- What to produce
In the listing below, find each line with the string "lines" and return it.

- Data to process
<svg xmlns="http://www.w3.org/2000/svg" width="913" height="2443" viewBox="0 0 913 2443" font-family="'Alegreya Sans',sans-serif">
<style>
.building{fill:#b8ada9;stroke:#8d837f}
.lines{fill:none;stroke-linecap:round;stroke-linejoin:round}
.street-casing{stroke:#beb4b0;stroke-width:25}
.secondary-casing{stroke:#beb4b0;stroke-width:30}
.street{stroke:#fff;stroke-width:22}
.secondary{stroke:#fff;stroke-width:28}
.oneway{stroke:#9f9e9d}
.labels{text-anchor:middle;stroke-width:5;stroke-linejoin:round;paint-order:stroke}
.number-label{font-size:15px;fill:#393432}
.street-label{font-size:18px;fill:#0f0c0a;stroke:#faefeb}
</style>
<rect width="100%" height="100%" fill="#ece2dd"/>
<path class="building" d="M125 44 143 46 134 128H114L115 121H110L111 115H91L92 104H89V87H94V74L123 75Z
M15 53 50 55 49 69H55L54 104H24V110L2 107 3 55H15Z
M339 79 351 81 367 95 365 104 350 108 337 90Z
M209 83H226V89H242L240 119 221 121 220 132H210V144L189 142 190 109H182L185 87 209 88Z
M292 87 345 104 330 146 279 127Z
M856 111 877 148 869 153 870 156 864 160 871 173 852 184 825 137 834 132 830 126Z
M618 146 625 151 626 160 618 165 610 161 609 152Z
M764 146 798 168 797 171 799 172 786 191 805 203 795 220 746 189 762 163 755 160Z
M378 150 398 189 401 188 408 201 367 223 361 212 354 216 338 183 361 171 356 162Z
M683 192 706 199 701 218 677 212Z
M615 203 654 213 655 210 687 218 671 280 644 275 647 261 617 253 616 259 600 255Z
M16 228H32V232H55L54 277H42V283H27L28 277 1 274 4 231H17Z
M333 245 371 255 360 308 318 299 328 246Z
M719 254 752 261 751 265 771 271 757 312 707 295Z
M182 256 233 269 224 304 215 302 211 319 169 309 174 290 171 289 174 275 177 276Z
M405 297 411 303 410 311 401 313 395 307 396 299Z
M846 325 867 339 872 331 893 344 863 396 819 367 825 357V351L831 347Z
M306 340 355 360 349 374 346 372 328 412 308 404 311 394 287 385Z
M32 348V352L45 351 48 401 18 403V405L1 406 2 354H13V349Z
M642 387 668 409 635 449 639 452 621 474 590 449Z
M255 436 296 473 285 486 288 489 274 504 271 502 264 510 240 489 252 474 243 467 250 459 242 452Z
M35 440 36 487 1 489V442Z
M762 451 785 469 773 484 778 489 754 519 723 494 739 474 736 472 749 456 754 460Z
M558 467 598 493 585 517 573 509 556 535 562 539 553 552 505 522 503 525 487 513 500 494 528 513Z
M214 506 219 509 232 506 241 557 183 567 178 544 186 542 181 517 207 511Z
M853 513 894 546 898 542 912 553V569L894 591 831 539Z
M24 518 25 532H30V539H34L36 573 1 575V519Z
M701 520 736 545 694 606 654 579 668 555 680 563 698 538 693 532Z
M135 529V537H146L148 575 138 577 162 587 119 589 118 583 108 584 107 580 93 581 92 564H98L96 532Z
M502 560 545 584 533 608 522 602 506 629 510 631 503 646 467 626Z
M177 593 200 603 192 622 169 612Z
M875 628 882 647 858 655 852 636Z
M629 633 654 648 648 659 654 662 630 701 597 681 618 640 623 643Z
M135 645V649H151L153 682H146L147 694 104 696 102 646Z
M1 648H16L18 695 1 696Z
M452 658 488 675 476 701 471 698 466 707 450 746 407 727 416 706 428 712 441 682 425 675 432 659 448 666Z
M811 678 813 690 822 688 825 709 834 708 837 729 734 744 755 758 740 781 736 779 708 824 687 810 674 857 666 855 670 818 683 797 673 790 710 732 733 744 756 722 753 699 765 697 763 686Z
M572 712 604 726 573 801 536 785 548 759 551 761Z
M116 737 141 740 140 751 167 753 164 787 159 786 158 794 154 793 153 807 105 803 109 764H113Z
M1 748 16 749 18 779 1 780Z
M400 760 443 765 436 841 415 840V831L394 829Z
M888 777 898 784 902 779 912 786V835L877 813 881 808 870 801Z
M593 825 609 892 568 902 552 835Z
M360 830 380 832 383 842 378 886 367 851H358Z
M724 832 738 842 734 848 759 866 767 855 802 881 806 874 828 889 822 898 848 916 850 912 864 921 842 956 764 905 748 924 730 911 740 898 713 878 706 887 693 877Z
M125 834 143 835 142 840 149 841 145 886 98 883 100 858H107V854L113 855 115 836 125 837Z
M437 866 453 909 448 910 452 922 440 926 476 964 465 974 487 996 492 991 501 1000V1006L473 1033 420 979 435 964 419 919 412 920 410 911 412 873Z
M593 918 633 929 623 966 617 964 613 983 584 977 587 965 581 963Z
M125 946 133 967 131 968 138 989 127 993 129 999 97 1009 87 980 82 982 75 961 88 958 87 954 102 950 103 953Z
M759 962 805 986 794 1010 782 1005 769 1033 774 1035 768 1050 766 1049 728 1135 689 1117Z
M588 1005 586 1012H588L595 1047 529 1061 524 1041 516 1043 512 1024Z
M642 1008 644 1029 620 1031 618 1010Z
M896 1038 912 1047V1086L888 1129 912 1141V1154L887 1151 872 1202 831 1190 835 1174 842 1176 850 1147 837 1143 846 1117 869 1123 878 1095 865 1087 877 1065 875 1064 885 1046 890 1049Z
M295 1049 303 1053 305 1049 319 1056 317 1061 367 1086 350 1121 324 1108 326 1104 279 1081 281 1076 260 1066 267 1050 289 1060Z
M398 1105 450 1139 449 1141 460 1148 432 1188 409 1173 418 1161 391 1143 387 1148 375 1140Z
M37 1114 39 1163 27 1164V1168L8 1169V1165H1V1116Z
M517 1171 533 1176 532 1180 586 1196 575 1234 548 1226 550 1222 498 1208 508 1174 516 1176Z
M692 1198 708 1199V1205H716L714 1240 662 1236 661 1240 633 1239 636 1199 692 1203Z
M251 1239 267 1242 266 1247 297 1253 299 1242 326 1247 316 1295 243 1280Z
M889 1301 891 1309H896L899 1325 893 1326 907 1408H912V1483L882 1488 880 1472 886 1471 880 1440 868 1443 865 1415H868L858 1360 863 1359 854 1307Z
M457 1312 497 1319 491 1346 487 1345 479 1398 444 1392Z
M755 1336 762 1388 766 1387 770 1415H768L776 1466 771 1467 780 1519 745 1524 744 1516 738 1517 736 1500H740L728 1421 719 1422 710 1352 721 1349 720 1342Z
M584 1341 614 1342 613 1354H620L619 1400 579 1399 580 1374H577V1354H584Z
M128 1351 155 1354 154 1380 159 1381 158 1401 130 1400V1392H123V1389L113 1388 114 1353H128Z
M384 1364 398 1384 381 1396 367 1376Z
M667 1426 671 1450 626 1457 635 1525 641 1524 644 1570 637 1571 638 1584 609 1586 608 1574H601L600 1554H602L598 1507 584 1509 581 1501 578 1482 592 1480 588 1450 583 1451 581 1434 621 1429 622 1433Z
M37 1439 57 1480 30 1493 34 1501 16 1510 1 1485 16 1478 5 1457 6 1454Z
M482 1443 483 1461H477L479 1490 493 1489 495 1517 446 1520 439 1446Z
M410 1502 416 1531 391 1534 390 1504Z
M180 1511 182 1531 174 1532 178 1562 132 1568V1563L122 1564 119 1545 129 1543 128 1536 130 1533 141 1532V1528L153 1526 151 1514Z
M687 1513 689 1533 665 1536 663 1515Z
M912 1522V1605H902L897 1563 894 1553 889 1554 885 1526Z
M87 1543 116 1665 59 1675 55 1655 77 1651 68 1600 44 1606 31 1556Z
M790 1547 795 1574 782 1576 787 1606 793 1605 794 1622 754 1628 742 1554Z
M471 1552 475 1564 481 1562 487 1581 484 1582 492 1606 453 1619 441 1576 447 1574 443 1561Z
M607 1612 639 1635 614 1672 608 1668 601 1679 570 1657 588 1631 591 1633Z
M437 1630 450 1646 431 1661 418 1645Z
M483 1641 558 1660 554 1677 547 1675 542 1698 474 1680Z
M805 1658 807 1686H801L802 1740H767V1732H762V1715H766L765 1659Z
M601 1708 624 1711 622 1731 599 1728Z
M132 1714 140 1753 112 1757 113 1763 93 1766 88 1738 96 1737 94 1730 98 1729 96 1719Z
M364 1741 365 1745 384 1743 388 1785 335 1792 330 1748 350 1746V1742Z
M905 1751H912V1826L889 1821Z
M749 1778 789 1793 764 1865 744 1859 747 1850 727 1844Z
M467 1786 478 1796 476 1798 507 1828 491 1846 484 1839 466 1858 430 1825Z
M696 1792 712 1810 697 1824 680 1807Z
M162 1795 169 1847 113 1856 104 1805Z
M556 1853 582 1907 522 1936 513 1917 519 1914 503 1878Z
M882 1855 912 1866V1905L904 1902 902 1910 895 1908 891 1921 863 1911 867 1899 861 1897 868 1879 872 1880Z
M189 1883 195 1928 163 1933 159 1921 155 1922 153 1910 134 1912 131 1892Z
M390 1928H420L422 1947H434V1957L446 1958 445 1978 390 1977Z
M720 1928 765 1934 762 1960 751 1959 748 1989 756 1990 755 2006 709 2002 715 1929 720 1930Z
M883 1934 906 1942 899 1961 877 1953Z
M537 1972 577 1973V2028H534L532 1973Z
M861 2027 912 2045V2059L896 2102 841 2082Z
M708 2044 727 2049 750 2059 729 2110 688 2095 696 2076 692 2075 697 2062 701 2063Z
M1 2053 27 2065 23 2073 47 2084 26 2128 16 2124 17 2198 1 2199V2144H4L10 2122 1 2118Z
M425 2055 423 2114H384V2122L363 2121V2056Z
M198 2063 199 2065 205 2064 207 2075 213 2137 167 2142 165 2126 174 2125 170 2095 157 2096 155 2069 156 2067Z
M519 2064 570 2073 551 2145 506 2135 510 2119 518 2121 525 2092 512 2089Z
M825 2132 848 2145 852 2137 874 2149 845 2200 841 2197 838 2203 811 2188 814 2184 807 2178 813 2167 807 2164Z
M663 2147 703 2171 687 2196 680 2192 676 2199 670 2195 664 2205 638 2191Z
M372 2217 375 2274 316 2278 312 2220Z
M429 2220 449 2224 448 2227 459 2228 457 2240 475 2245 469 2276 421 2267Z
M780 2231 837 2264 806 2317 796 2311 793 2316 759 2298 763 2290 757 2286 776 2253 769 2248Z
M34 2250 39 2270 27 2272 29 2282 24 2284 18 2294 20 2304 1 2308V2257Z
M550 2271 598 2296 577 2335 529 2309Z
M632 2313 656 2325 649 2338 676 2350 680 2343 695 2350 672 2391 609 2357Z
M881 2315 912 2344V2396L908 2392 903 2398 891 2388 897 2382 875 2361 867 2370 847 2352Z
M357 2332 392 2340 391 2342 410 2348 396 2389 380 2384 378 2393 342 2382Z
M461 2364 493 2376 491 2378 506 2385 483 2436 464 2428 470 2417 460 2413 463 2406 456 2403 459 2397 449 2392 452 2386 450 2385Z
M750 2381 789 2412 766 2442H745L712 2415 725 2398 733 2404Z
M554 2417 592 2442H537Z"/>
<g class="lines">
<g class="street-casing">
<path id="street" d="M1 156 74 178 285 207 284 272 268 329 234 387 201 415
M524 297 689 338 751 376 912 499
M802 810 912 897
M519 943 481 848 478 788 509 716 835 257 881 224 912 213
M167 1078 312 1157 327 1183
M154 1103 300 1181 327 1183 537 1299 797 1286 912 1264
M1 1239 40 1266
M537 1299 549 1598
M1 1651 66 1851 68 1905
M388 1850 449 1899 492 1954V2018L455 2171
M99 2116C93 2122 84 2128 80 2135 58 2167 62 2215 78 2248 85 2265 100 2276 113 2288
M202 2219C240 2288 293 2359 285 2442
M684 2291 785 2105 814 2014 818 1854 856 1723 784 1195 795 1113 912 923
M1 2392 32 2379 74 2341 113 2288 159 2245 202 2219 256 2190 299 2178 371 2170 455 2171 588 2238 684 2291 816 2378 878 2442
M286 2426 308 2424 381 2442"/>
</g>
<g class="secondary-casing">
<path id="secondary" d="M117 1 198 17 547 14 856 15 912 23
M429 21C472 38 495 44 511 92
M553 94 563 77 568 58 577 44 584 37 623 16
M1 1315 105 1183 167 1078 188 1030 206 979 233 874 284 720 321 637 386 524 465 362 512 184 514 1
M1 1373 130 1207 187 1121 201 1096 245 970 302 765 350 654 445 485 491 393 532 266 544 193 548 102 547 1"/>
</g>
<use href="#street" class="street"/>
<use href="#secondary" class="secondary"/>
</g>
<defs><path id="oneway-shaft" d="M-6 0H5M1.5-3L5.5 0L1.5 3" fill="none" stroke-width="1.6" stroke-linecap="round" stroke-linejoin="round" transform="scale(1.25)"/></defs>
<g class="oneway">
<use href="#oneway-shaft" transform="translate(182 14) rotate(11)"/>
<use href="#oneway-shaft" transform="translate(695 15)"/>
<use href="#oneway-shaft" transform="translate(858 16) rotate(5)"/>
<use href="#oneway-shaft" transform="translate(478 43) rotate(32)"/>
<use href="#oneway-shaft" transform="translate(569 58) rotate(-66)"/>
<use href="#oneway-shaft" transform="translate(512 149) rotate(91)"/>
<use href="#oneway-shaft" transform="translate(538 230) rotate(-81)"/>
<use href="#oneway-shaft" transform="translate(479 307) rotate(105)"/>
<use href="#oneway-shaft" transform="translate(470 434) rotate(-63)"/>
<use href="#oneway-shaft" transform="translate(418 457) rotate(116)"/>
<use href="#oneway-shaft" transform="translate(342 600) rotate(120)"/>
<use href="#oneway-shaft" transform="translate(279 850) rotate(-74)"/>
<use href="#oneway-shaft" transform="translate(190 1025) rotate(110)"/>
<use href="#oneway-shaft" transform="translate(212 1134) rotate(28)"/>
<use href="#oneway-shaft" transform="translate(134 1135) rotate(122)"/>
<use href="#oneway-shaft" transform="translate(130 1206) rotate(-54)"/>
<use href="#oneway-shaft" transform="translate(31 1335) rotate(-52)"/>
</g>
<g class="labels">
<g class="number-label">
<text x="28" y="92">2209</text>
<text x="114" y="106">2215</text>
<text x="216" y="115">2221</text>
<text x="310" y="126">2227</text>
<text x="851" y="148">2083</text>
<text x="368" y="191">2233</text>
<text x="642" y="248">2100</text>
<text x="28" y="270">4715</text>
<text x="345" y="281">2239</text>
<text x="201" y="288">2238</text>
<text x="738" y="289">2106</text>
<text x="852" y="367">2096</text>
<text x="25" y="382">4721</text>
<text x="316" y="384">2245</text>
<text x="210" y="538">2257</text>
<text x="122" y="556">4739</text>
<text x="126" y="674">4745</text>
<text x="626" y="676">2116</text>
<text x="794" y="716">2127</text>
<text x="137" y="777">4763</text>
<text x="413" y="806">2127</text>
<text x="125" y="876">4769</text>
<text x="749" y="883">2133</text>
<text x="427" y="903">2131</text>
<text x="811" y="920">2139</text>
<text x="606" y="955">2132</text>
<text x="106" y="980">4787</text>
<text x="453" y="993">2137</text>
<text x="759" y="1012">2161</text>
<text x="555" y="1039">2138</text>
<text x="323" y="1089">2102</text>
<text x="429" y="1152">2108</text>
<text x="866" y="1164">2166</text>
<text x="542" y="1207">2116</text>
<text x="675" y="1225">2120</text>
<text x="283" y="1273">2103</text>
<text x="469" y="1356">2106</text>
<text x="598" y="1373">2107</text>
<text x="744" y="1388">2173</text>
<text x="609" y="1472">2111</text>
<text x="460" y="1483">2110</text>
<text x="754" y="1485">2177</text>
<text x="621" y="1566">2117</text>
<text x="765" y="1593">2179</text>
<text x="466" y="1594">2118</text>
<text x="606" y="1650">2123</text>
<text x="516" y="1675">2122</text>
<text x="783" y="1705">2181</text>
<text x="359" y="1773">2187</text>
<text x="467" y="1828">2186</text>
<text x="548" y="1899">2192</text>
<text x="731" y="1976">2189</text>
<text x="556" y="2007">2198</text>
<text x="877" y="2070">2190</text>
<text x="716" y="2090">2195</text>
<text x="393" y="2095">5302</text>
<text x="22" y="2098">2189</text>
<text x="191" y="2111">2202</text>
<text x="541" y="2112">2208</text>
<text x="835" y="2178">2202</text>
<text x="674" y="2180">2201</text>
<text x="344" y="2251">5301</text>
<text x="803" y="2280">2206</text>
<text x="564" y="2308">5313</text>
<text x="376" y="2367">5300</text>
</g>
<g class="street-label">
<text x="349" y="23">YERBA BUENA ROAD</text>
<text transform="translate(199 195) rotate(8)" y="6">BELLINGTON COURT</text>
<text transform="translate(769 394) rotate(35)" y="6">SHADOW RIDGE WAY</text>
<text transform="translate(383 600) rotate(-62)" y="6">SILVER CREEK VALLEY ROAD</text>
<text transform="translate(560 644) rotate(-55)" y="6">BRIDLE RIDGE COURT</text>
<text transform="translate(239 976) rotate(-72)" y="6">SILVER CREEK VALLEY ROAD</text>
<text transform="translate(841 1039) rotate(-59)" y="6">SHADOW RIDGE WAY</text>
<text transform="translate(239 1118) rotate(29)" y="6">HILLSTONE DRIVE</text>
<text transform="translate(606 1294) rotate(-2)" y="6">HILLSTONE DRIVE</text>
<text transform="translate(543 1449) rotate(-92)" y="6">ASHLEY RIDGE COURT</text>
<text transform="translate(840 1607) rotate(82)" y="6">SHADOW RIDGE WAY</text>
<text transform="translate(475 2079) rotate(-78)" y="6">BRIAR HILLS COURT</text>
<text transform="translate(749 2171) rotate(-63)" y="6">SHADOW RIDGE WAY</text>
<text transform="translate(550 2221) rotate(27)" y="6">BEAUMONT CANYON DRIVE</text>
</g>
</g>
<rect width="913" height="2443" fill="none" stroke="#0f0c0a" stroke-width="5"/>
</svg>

- Solution for this exercise
.lines{fill:none;stroke-linecap:round;stroke-linejoin:round}
<g class="lines">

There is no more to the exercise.